About the alpha-Mannosidosis mutation database

This database was last updated in January 2019. Unfortunately, due to lack of resources there will be no further updates.

The alpha-Mannosidosis Mutation Database has been developed at the University of Tromsø and the University Hospital of North Norway, Tromsø, Norway, in collaboration with the 6th framework HUE-MAN EU-project: “Towards the development of an effective enzyme therapy for human alpha-Mannosidosis”, and the 7th framework ALPHA-MAN EU-project: "Clinical development of Enzyme Replacement Therapy in alpha-Mannosidosis patients using recombinant human enzyme".The database compiles all alpha-Mannosidosis mutations that have been reported in the published literature. This information is useful to compile patterns and to draw hypotheses on disease etiology. It also allows the analysis of genotype/phenotype relationships.

Performing regular review of the literature on alpha-Mannosidosis mutations and their functional impact. Developing electronic formats for the compilation, retrieval and analysis of mutation data. Performing research on the spectrum of alpha-Mannosidosis mutations, as well as on the impact of mutations on enzyme activity, structure, processing, localization and clinical features.

The following information is freely available as a service to the scientific community: Published data on disease causing mutations and benign polymorphisms and their effect on enzyme activity, protein conformation, processing and localization. Clinical and demographic data are available as statistical summaries. Sensitive information and unpublished data are protected.

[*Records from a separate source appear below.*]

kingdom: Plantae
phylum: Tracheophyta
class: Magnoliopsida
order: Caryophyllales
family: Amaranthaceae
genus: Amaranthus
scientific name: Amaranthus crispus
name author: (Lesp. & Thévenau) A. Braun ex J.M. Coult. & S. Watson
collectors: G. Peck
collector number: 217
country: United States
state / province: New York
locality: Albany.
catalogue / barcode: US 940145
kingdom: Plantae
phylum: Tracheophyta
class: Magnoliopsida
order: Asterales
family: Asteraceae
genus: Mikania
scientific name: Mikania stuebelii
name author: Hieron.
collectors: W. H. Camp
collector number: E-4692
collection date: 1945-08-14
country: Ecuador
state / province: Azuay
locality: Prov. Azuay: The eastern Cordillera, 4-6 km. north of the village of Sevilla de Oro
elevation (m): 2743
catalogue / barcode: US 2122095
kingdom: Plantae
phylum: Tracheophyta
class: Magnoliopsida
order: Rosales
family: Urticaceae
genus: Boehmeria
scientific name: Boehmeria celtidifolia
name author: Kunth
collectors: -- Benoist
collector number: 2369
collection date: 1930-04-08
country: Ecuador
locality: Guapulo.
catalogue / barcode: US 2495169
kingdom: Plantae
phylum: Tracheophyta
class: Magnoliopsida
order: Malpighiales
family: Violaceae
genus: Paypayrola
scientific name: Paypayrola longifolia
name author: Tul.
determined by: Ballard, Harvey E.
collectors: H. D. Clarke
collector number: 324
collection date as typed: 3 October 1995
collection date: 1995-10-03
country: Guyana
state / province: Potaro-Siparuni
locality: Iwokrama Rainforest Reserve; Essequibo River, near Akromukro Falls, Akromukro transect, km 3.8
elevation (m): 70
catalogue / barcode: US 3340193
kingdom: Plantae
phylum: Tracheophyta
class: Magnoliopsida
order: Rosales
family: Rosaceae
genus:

Alpha-mannosidosis is lysosomal storage disorder caused by deficiency of lysosomal alpha mannosidase (MAN2B1). Typical symptoms include facial characteristics, mental retardation, ataxia, hearing impairment, impaired speech, recurrent infections, skeletal malformation, muscular pain and weakness. The clinical variation is considerable, encompassing a continuum from mild to severe.

Alpha-mannosidosis is inherited in an autosomal recessive manner. Each pregnancy of a couple in which both partners are heterozygous for a disease-causing mutation of the MAN2B1 gene has a 25% chance of having an affected child, a 50% chance of having an unaffected child who is a carrier, and a 25% chance of having an unaffected child who is not a carrier.

Lysosomal alpha-mannosidase is an exoglycosidase that cleaves alpha-linked mannose residues from the non-reducing end during the ordered degradation of N-linked glycoproteins. The enzyme is synthesized as a single-chain precursor that is processed into three glycopeptides of 70, 42, and 15 kd. The 70-kd peptide is further partially proteolysed into three more peptides that are joined by disulfide bridges. The MAN2B1 precursor contains 1011 amino acids, of which the 49 N-terminal residues constitute the signal peptide. Without the signal peptide, the predicted molecular mass is 108.6 kd. The active enzyme exists as a dimer.

The MAN2B1 gene spans 21.5 kb and contains 24 exons (chr. 19 cen-q12). Abnormal alleles include exonic missense and nonsense mutations, splice junction mutations, and deletions and insertions of one or more nucleotides. A few disease alleles are likely to result from larger gene rearrangements such as large deletions that include several exons. MAN2B1 mutations are predicted to result in protein miss-folding or active site lesion, mRNA instability, and/or severely truncated protein.

Novel MAN2B1 sequence variants can be submitted using the amamutdb.no Contacts webpage. Sequence variants should be annotated using the latest HGVS guidelines (www.hgvs.org/mutnomen) and numbered using the reference sequence NM_000528.3. Results from diagnostic enzyme assays in peripheral blood cells, or in cultured fibroblast cells, should be included. A questionnaire for the recording of clinical data is available upon request.